Фрида положила голову на плечо К.; обнявшись, они молча ходили взад-вперед.
— Если бы мы, — медленно, спокойно, почти умиротворенно сказала Фрида (так, словно знала, что ей отпущено совсем немного времени отдыхать на плече К., но этим временем она собиралась насладиться до конца), — если бы мы сразу, в ту же ночь, уехали, мы сейчас могли бы быть где-нибудь в безопасности, всегда вместе, твоя рука — всегда рядом, за нее можно ухватиться; мне так нужно, чтобы ты был рядом; с тех пор, как я узнала тебя, я так одинока, когда тебя нет рядом; поверь, единственное, о чем я мечтаю, — это чтобы ты был рядом, больше ни о чем.

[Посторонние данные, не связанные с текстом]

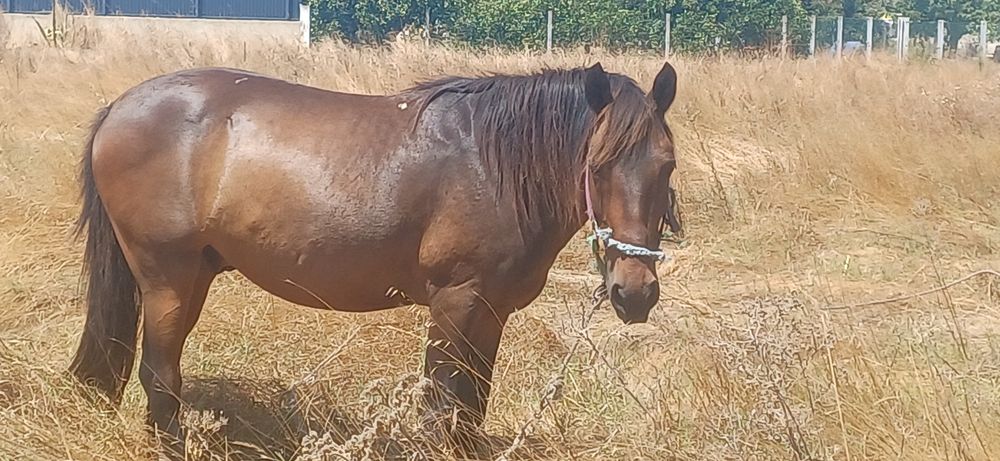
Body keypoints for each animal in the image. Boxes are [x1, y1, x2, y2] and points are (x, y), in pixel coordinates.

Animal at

В этот момент в боковом ответвлении коридора кто-то вскрикнул; это был Иеремия, он стоял там на нижней ступеньке, на нем была только рубашка, но он накинул на себя платок Фриды. Что за вид у него был: волосы всклочены, жидкая борода словно вымокла под дождем, в выпученных глазах мука, мольба и упрек, смуглые щеки покраснели, но так, словно были сделаны из фарша, голые ноги дрожали от холода, и вместе с ними дрожала длинная бахрома платка; он выглядел как убежавший из лечебницы больной, при виде которого можно думать только о том, как уложить его обратно в постель, — и ни о чем больше. Так восприняла это и Фрида, она выскользнула из-под руки К. и мгновенно оказалась внизу, около помощника. Ее близость, заботливость, с которой она поплотнее укутала его в платок, и поспешность, с которой хотела сразу же увести обратно в комнату, казалось, уже сделали его немного сильнее; он как будто только теперь узнал К.